Kamal Sharifi, 38, is a political activist and journalist who has worked with Iraqi Kurdish media. He was arrested in the city of Saghez in 2008. He trial took place in the courts of Saghez and Sanandaj and he was sentenced to 30 years in prison. He has been barred from having any visitors and has only been able to call his family on the phone. He has been on hunger strike for the past 41 days and has not been allowed to call his family during this time.
“My father and brothers wrote a letter to the Sanandaj Information Office and were told ‘We will inform you. We will call your home,’ but nothing happened. We went to see Mr. Shaegh, who is the head of the Saghez Revolutionary Court, as well as the judge in my brother’s case. My father said ‘Give us only five minutes to visit with Kamal and to ask him to break his hunger strike,’ but he said ‘Let your son die. Why do you want to go?’ My brother was very upset, so he said, ‘Why do you say this? You have to judge fairly. All we need is five minutes to ask our brother to break his hunger strike. We love him, he is our brother, our parents love him.’ But the judge was upset by these words and immediately called and asked two officers to come and arrest my brother, too,” said Sharifi.

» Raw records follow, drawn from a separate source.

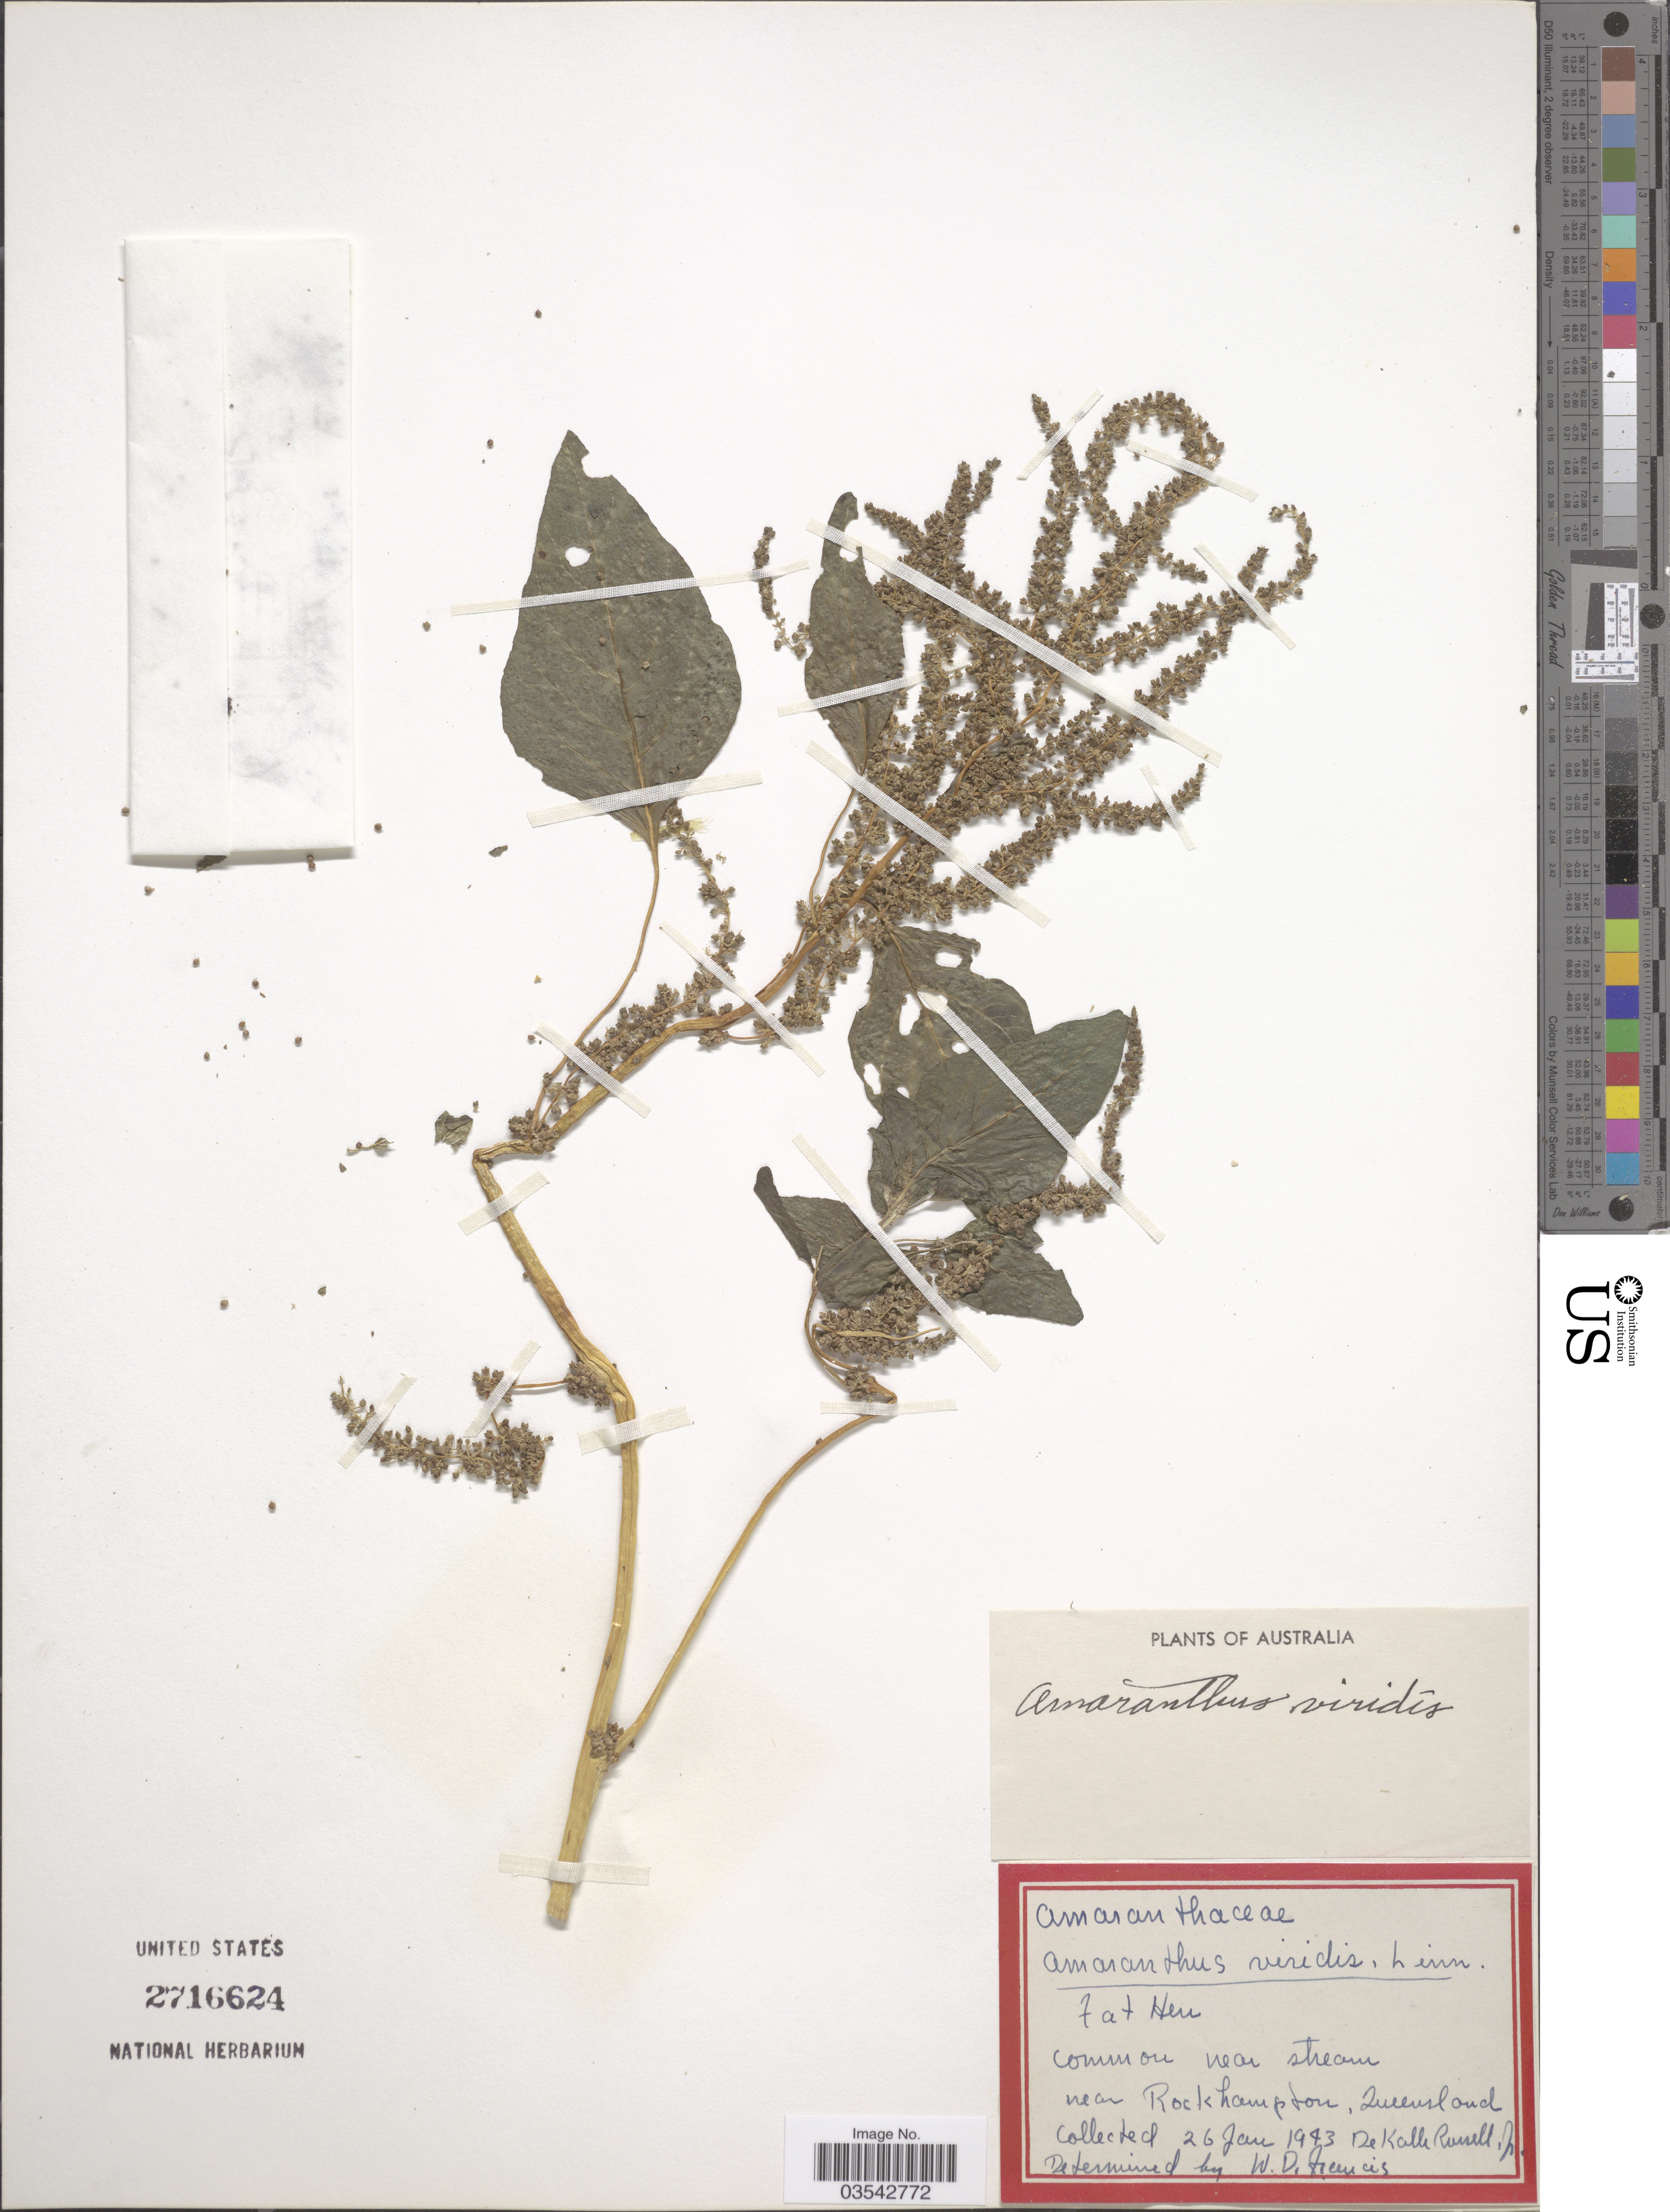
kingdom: Plantae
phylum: Tracheophyta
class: Magnoliopsida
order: Caryophyllales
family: Amaranthaceae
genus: Amaranthus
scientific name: Amaranthus viridis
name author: L.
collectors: D. K. Russell Jr.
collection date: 1943-01-26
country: Australia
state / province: Queensland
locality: Near stream near Rockhampton.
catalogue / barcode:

“My father, who has a heart condition, asked my brother to leave and to not say anything further. I don’t know what to do anymore. Today (Tuesday), my parents went to Sanandaj to see Ayatollah Khamenei’s representative and to ask him to grant them a meeting. I don’t know whether he rejected this request, too, or not,” she continued.
“Our request is for human rights organizations to know about my brother’s condition and to get the voices of my brother and all Iranian political prisoners to the world and to convey their demands,” pleaded Mahnaz Sharif. Addressing Iranian judicial authorities she said, “If you cannot meet the demands of political prisoners, at least don’t be disrespectful to them. My brother’s request was to meet with the town Judge. Was that a huge thing to ask?”